VGW-021/020/9246/2015•LVwG W VGW-021/020/9246/2015
VGW-021/020/9246/2015Tribunal Administrativo Regional13 de abr. de 2016
Verantwortlichmachung des Bf zunächst als unbeschränkt haftenden Gesellschafters; Einstellung des Verfahrens, daher neuerliche Bestrafung des Bf als Vertreter der Verlassenschaft außer Betracht
IM NAMEN DER REPUBLIK
Das Verwaltungsgericht Wien hat durch seinen Richter Dr. Schopf über die Beschwerde des Herrn M. B., vertreten durch Rechtsanwälte - Partnerschaft, gegen das Straferkenntnis des Magistrates der Stadt Wien, Magistratisches Bezirksamt für den ... Bezirk, vom 06.07.2015, Zl. MBA ... - S 26026/15, wegen Verwaltungsübertretungen gemäß § 14 Abs. 4 des Tabakgesetzes BGBl. Nr. 431/1995 idgF iVm § 13c Abs. 1 Z 3 und Abs. 2 Z 4,
zu Recht erkannt:
I. Gemäß § 28 Abs. 1 VwGVG wird der Beschwerde stattgegeben und das angefochtene Straferkenntnis behoben sowie das Verfahren gemäß § 45 Abs. 1 Z 2 eingestellt.

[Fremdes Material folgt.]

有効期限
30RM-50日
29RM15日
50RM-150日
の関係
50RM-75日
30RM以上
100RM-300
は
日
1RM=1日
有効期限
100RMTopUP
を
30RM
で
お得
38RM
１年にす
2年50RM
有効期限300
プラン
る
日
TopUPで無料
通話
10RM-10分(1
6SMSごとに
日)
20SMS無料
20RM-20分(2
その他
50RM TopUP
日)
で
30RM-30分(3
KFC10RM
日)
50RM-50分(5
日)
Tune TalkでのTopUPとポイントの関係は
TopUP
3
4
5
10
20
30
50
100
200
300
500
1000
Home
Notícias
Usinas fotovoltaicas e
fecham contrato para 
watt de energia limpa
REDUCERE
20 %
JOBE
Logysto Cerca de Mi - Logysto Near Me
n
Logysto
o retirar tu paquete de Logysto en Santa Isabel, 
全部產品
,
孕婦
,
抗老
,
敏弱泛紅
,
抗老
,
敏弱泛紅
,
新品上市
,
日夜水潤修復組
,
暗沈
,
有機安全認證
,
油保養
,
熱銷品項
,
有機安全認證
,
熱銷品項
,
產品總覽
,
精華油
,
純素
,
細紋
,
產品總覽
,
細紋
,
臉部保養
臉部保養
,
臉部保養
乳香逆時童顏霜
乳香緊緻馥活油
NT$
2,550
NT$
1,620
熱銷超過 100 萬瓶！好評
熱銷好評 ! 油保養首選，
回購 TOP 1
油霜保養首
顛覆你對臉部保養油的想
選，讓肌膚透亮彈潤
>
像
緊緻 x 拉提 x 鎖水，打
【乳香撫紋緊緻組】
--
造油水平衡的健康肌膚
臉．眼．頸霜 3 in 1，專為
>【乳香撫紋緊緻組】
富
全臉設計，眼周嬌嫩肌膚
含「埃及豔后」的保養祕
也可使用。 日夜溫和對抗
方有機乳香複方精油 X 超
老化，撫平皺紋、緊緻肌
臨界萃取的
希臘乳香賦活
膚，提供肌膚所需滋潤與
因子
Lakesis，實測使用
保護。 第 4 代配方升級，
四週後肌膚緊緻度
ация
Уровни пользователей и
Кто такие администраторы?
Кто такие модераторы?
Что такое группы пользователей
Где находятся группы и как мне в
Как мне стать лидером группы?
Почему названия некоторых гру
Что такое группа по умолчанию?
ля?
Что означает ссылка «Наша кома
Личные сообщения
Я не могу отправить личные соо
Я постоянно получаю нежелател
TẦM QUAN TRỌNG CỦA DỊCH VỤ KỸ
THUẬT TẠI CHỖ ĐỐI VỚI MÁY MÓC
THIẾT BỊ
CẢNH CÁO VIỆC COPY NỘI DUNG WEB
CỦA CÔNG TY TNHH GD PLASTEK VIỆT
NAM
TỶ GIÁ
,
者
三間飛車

II. Es ist kein Beitrag zu den Kosten des Beschwerdeverfahrens zu leisten.
III. Gegen dieses Erkenntnis ist eine ordentliche Revision an den Verwaltungsgerichtshof unzulässig.
Entscheidungsgründe
Mit angefochtenem Straferkenntnis vom 06.07.2015, zugestellt am 09.07.2015 wurde dem Beschwerdeführer zur Last gelegt, er sei als Vertreter der Verlassenschaft nach Ing. P. B. (Herr Ing P. B. sei Inhaber der prot. Fa. Pe. e.U. gewesen) dafür verantwortlich, dass im Gastgewerbebetrieb in der Betriebsart einer Bar dieser Verlassenschaft in Wien, …, insofern gegen die Obliegenheiten betreffend den Nichtraucherschutz gemäß § 13c des Tabakgesetzes verstoßen worden sei, als
am 17.12.2014 nicht dafür Sorge getragen worden sei, dass in den Verabreichungsräumen des Gastgewerbebetriebes nicht geraucht worden sei, da es unterlassen worden sei, entsprechende zielführende Maßnahmen zur Einhaltung des Rauchverbotes zu setzen, sodass es möglich gewesen sei, dass viele Gäste an der ...-Bar, der Haupttanzfläche und am Gang geraucht hätten und
am 27.11.2014 nicht dafür Sorge getragen worden sei, dass in den Verabreichungsräumen des Gastgewerbebetriebes, in welchem gemäß § 13a Abs. 1 Tabakgesetz Rauchverbot bestehe, nicht geraucht worden sei, da es unterlassen worden sei, entsprechende zielführende Maßnahmen zur Einhaltung des Rauchverbotes zu setzen, sodass es möglich gewesen sei, dass Gäste im Hauptraum direkt an der Bar geraucht hätten.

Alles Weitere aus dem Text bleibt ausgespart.